Gather each line in the material that contains the word "насосы", and copy those lines out in full.

• • • • •

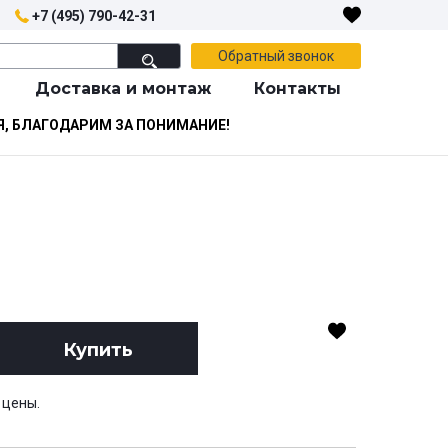
+7 (495) 790-42-31
Обратный звонок
Доставка и монтаж
Контакты
Я, БЛАГОДАРИМ ЗА ПОНИМАНИЕ!
Купить
 цены.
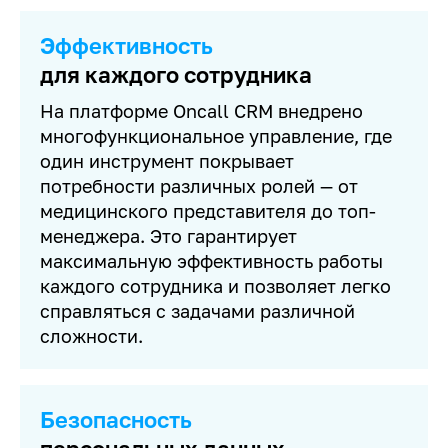
Эффективность
для каждого сотрудника
На платформе Oncall CRM внедрено
многофункциональное управление, где
один инструмент покрывает
потребности различных ролей — от
медицинского представителя до топ-
менеджера. Это гарантирует
максимальную эффективность работы
каждого сотрудника и позволяет легко
справляться с задачами различной
сложности.
Безопасность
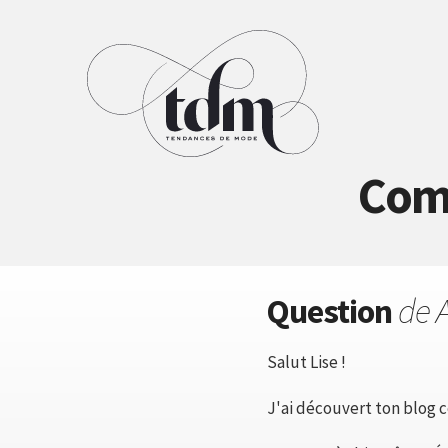
Comm
Question
de 
Salut Lise !
J'ai découvert ton blog c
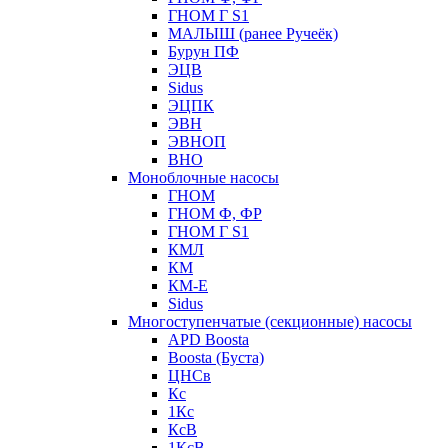
ГНОМ Г S1
МАЛЫШ (ранее Ручеёк)
Бурун ПФ
ЭЦВ
Sidus
ЭЦПК
ЭВН
ЭВНОП
ВНО
Моноблочные насосы
ГНОМ
ГНОМ Ф, ФР
ГНОМ Г S1
КМЛ
КМ
КМ-Е
Sidus
Многоступенчатые (секционные) насосы
APD Boosta
Boosta (Буста)
ЦНСв
Кс
1Кс
КсВ
1КсВ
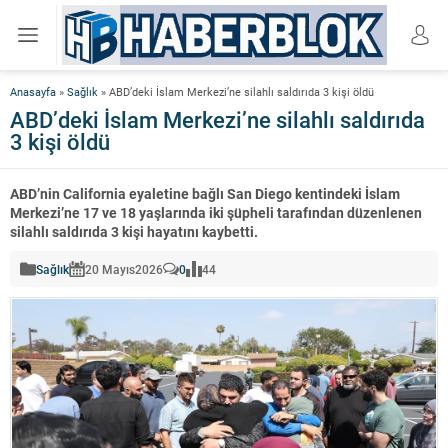
Anasayfa
»
Sağlık
»
ABD’deki İslam Merkezi’ne silahlı saldırıda 3 kişi öldü
ABD’deki İslam Merkezi’ne silahlı saldırıda
3 kişi öldü
ABD’nin California eyaletine bağlı San Diego kentindeki İslam
Merkezi’ne 17 ve 18 yaşlarında iki şüpheli tarafından düzenlenen
silahlı saldırıda 3 kişi hayatını kaybetti.
Sağlık
20 Mayıs
2026
0
44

• • • • •

▶ Exercise response:
Моноблочные насосы
Многоступенчатые (секционные) насосы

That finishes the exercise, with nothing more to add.